Many fungi reproduce by spores, a trait they share with certain plant groups. Multicellular fungi are generally immobile and grow as fine filaments known as hyphae, which collectively form a mycelial network. This network spreads through soil, wood, or organic matter, absorbing dissolved nutrients.
Fungi play a crucial ecological role as decomposers and are also believed to have been instrumental in enabling early plants to colonise land from aquatic environments, through ancient symbiotic relationships similar to modern mycorrhizal associations.
The Bacteria Kingdom
Bacteria, sometimes referred to as eubacteria, are single-celled organisms with cell walls but no membrane-bound nucleus or organelles such as mitochondria. Their genetic material is free within the cell, making them prokaryotes. Bacteria are among the earliest forms of life on Earth, having evolved approximately four billion years ago.
They are extraordinarily abundant and occupy almost every habitat on the planet. In ecosystems, bacteria play vital roles as decomposers, nutrient recyclers, and symbiotic partners, although some species are also responsible for disease in plants and animals.
The Archaea Kingdom
Archaea, sometimes called archaebacteria, are superficially similar to bacteria in that they are single-celled and lack a nucleus. However, they differ significantly in their molecular structure and metabolic processes.
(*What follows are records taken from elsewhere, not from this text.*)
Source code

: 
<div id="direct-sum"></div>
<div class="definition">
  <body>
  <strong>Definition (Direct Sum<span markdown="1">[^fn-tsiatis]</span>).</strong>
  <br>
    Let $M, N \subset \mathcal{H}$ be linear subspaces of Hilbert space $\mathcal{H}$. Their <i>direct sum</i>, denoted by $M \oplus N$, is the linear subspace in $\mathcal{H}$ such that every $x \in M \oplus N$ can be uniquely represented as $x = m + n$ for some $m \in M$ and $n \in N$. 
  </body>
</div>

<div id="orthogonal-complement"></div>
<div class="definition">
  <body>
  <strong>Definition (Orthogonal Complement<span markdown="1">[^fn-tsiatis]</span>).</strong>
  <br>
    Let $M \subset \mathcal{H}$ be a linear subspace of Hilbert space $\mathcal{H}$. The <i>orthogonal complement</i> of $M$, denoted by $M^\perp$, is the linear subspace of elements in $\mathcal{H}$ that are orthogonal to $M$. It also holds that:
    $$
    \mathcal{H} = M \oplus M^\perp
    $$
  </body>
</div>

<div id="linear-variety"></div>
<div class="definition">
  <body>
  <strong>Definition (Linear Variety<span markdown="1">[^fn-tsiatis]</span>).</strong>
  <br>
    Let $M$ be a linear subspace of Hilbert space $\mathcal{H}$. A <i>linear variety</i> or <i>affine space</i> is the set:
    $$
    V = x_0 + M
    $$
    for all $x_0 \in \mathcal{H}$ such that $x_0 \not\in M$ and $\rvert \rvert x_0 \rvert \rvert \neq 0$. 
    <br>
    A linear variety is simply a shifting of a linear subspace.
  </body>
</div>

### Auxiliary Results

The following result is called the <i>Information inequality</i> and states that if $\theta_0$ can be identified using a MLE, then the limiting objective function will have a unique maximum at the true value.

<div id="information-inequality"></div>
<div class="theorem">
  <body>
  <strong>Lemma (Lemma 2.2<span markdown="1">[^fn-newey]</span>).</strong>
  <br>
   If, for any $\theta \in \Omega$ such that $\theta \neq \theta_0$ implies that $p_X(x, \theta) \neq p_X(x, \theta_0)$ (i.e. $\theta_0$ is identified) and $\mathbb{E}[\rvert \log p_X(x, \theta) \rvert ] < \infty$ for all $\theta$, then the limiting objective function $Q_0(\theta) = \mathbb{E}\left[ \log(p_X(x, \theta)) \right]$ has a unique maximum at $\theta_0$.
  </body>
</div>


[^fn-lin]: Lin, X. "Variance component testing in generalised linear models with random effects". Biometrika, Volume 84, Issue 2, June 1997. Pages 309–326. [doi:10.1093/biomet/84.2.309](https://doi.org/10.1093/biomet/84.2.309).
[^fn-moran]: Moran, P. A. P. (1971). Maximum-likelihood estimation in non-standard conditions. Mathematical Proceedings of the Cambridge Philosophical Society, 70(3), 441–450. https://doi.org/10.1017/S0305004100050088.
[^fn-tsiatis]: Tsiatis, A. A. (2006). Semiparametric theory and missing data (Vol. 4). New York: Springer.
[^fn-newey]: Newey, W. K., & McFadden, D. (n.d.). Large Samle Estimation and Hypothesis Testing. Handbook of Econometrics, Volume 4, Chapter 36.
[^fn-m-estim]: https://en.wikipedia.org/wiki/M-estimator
Archaea are thought to represent an ancient lineage distinct from both bacteria and eukaryotes.
They are often found in extreme environments, such as very high or low temperatures, highly saline waters, or acidic conditions. Despite this, many archaea also occur in more moderate environments, including soils and the digestive systems of animals.
The Protozoa Kingdom
Protozoa are microscopic, single-celled eukaryotic organisms whose DNA is enclosed within a membrane-bound nucleus. They are often described as animal-like due to their heterotrophic feeding behaviour. Examples include amoebae, ciliates, sporozoans, and flagellates.
Historically, protozoa were grouped within a broad category known as Protista. More recent classifications tend to separate these organisms into Protozoa and Chromista, reflecting differences in their cellular structure and nutritional strategies.
The Chromista Kingdom
Chromista includes single-celled and multicellular eukaryotic organisms that possess plastids enabling photosynthesis. This kingdom includes groups such as diatoms, brown algae, and certain red and green algae. Many chromists are primary producers in aquatic ecosystems and play a fundamental role in global carbon cycling and oxygen production.
Biodiversity and the Garden Ecosystem
A glance at the kingdoms described above reveals that our knowledge tends to diminish as organisms become smaller and less visible. Plants and animals, being more conspicuous and aesthetically appealing, receive the most attention. Fungi are often noticed through their striking and sometimes colourful fruiting bodies. The remaining kingdoms, made up largely of microscopic organisms, are less understood and frequently overlooked.
Yet these less visible forms of life are essential to the functioning of healthy ecosystems. In wildlife-friendly gardens, bacteria, fungi, protozoa, and archaea underpin soil health, nutrient cycling, and plant resilience. An appreciation of biodiversity therefore extends beyond what we can easily see, reminding us that thoughtful gardening practices support a vast and interconnected web of life.